Department of Chemical Engineering and Delaware Biotechnology Institute, University of Delaware, Newark, DE 19716, USA.
J Theor Biol. 2010 May 21;264(2):211-22. doi: 10.1016/j.jtbi.2010.02.021. Epub 2010 Feb 17.
Gene expression studies generate large quantities of data with the defining characteristic that the number of genes (whose expression profiles are to be determined) exceed the number of available replicates by several orders of magnitude. Standard spot-by-spot analysis still seeks to extract useful information for each gene on the basis of the number of available replicates, and thus plays to the weakness of microarrays. On the other hand, because of the data volume, treating the entire data set as an ensemble, and developing theoretical distributions for these ensembles provides a framework that plays instead to the strength of microarrays. We present theoretical results that under reasonable assumptions, the distribution of microarray intensities follows the Gamma model, with the biological interpretations of the model parameters emerging naturally. We subsequently establish that for each microarray data set, the fractional intensities can be represented as a mixture of Beta densities, and develop a procedure for using these results to draw statistical inference regarding differential gene expression. We illustrate the results with experimental data from gene expression studies on Deinococcus radiodurans following DNA damage using cDNA microarrays.
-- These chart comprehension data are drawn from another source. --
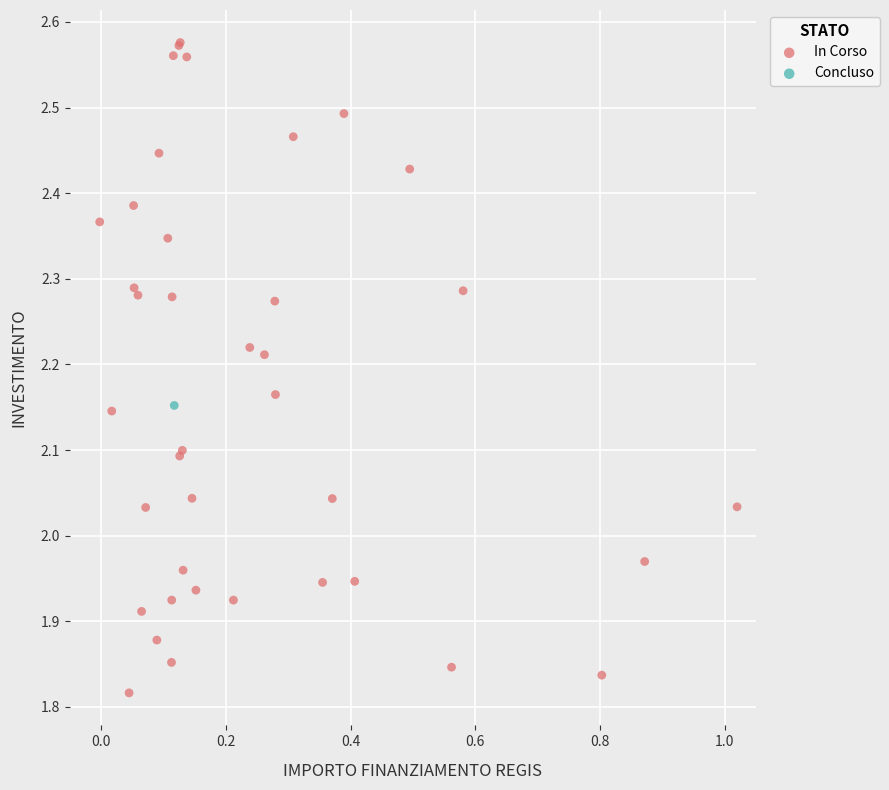

What are all the series names shown in the legend?

In Corso, Concluso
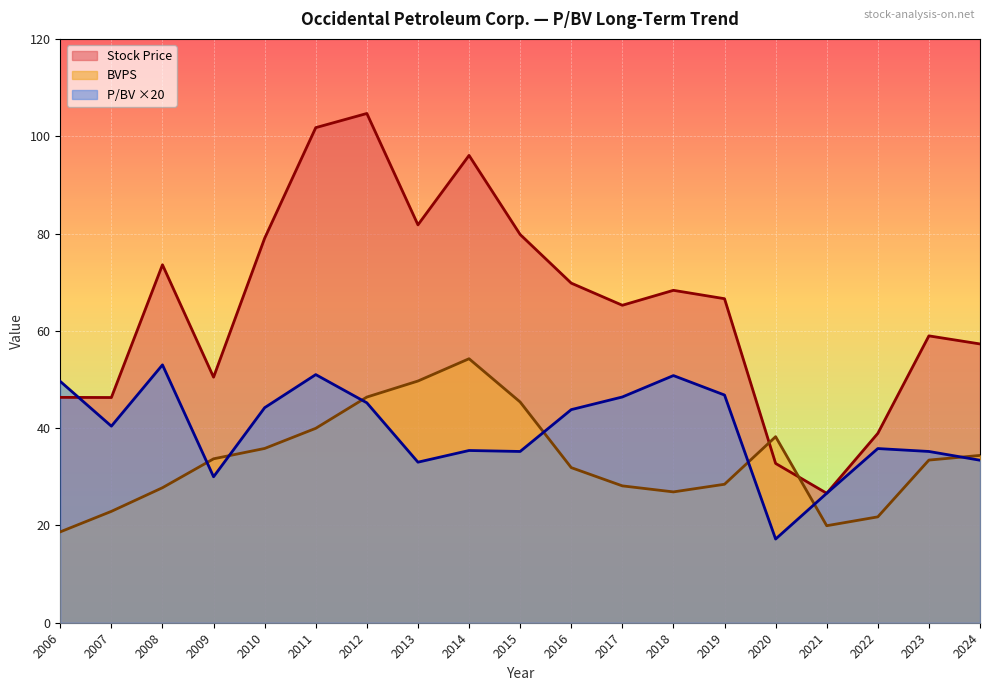

Where does the BVPS series first go above 33?

2009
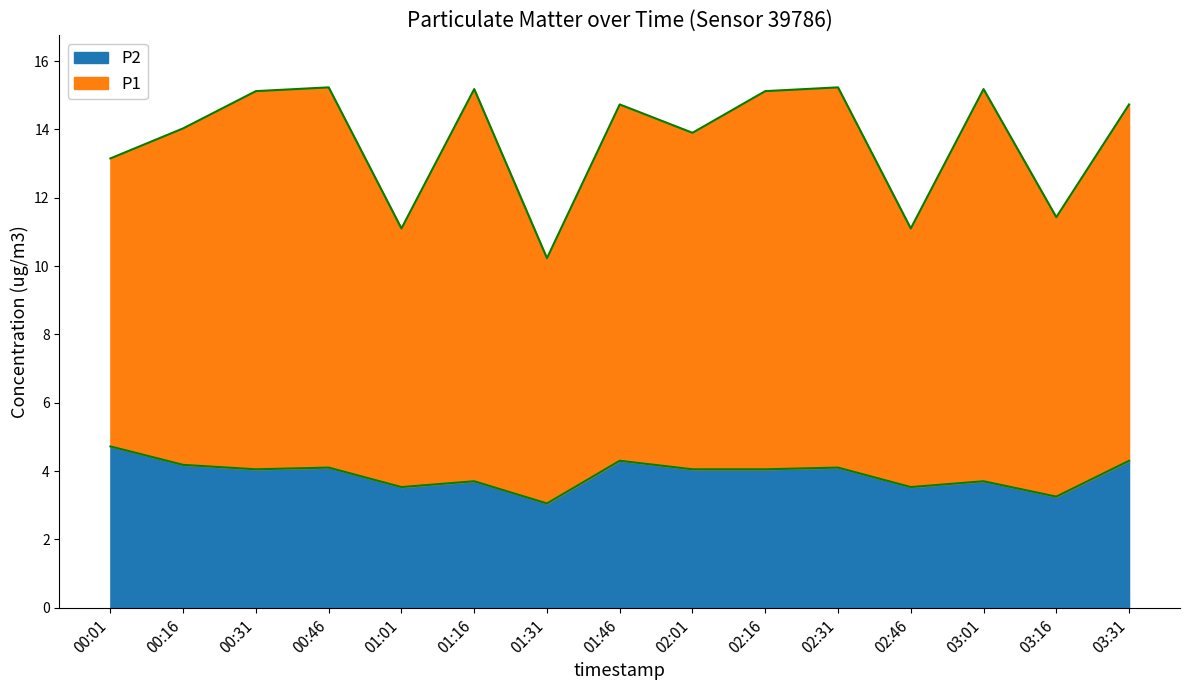

At which category does the data reach its first local valley?

00:31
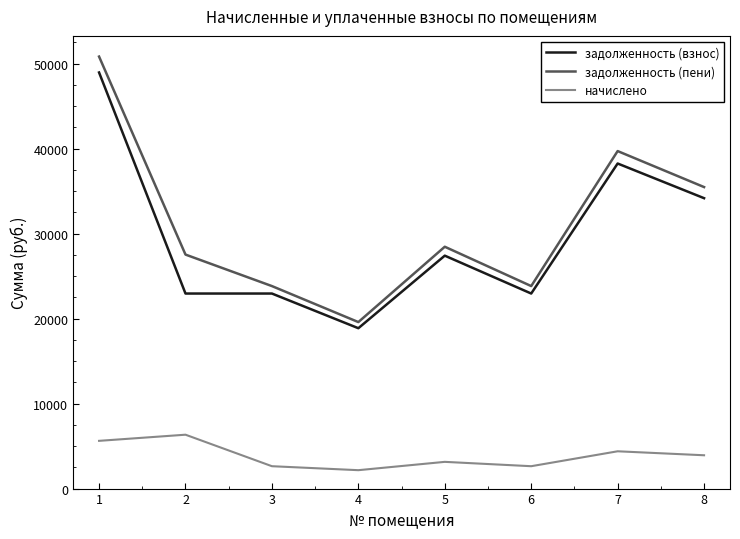

Reading left to right, list all the values displayed in this chart.

задолженность (взнос): 1=48948.5	2=22944.6	3=22944.6	4=18865.6	5=27401.2	6=22944.6	7=38241.0	8=34162.0
задолженность (пени): 1=50820.5	2=27527.8	3=23822.1	4=19587.1	5=28449.2	6=23822.1	7=39703.5	8=35468.5
начислено: 1=5616.0	2=6338.2	3=2632.5	4=2164.5	5=3143.8	6=2632.5	7=4387.5	8=3919.5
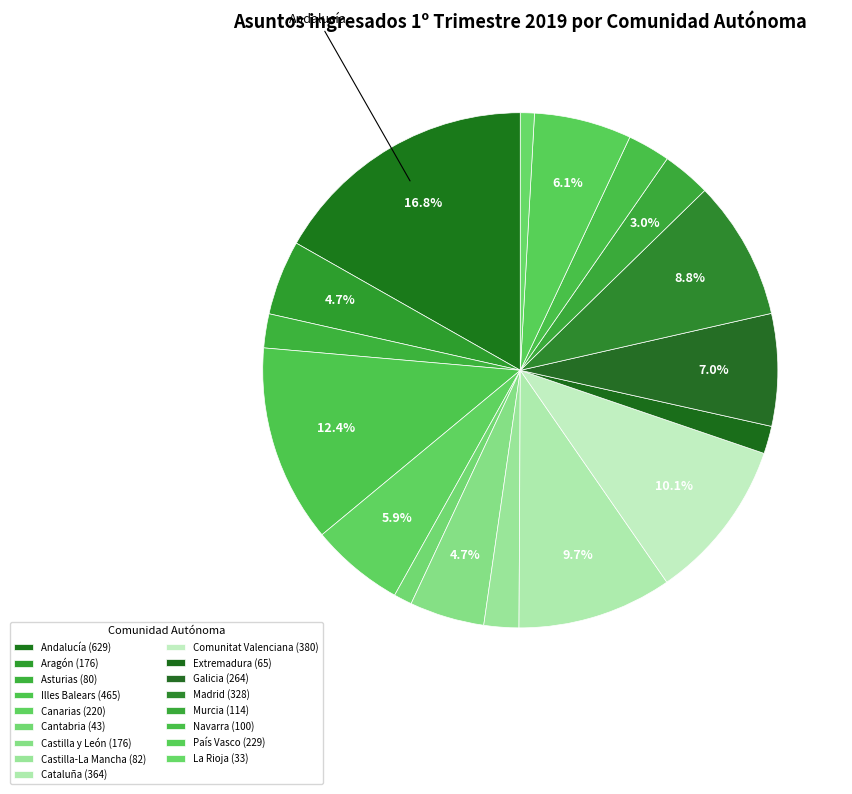

Which slice is the smallest?

La Rioja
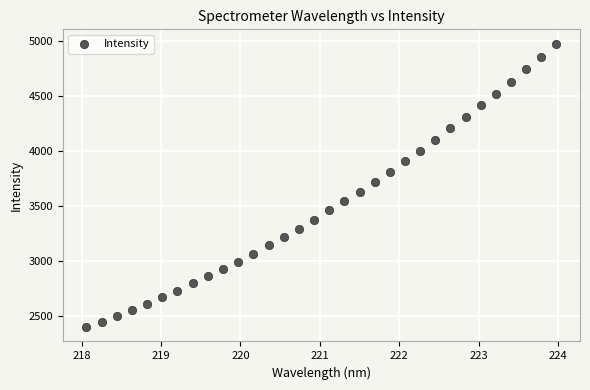

What is the range of Y values (max minus min)?

2576.3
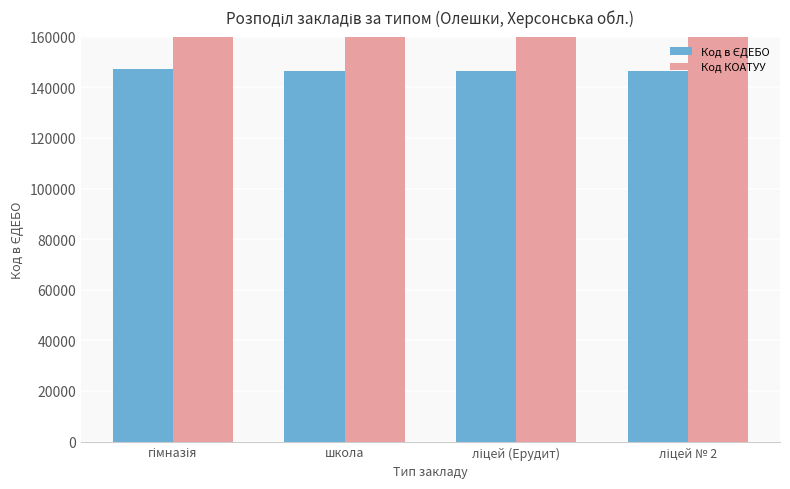

How many categories are shown in the chart?

4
基因表达研究产生了大量的数据,其特征在于,要确定其表达谱的基因数量比可用的重复数量超出几个数量级。标准的点到点分析仍然试图根据可用的重复数量为每个基因提取有用的信息,因此利用了微阵列的弱点。另一方面,由于数据量很大,将整个数据集作为一个整体处理,并为这些整体开发理论分布,为微阵列的优势提供了一个框架。我们提出了理论结果,在合理的假设下,微阵列强度的分布遵循伽马模型,模型参数的生物学解释自然出现。随后,我们证明对于每个微阵列数据集,分数强度可以表示为 Beta 密度的混合,并且开发了一种使用这些结果对差异基因表达进行统计推断的方法。我们使用来自 Deinococcus radiodurans 基因表达研究的实验数据进行了说明,该研究使用 cDNA 微阵列研究了 DNA 损伤后的基因表达情况。